SPLC Action Fund has repeatedly argued against Alabama’s plan to spend $400 million in relief funds on prison construction on moral and legal grounds. The 437-page Final Rule makes clear that these funds were intended to support our overburdened hospitals, provide housing relief for our neighbors, and bring much-needed assistance to our struggling counties and municipalities; they were never meant to be used for prison construction.  

“Not only is this decision immoral and unethical, it also goes against Congress’ original intent for this funding package – to provide relief to states struggling because of the COVID-19 pandemic,” SPLC Action Fund said previously in its public comments. “This action will not alleviate that suffering. Instead, it will contribute to the continued long-term incarceration of people across the state of Alabama while setting a dangerous precedent for spending by other municipalities, counties and state governments.”   

The following is a statement from Katie Glenn, policy associate for the SPLC Action Fund.  

“The SPLC Action Fund thanks the U.S. Department of the Treasury for affirming, in its Final Rule, what we always knew: American Rescue Plan Funds should be used to help our communities, not to build new cages for our neighbors. It is our hope that the U.S. Department of Treasury will enforce this rule and tell Alabama they cannot use that money for prisons.     

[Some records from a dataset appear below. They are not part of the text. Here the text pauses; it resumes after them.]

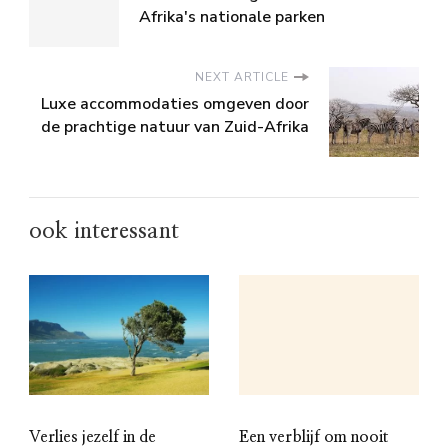
Afrika's nationale parken
NEXT ARTICLE
Luxe accommodaties omgeven door
de prachtige natuur van Zuid-Afrika
ook interessant
Verlies jezelf in de
Een verblijf om nooit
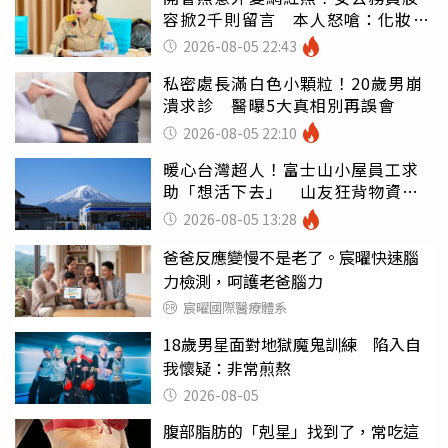
容掀2千則留言 本人怒嗆：化妝有
錯嗎
2026-08-05 22:43
私密處長滿白色小顆粒！20歲男崩
潰求診 醫曝5大真相別再誤會
2026-08-05 22:10
暖心台灣超人！富士山小屋員工求
助「想活下去」 山友狂背物資上
山：台灣真的是寶島
2026-08-05 13:28
爸爸反應變慢不是老了。宸曜快速腦
力檢測，呵護老爸腦力
宸曜國際醫療體系
18歲男星面對地獄魔鬼訓練 陷入自
我懷疑：非常煎熬
2026-08-05
腹部脂肪的「剋星」找到了，常吃這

 “When the Legislative Session begins this week, Alabama lawmakers and Governor Kay Ivey should return to the drawing board on criminal legal reform and begin investing in real solutions like decarceration and decriminalization instead of continuing down this failed path. Public health experts agree that the best solution to the harm caused by COVID-19 on people who are incarcerated people is release – particularly of those who are elderly or infirm. We look forward to the U.S. Department of Treasury enforcing its rule and to the day when Alabama lawmakers invest in our communities, not in more prisons.”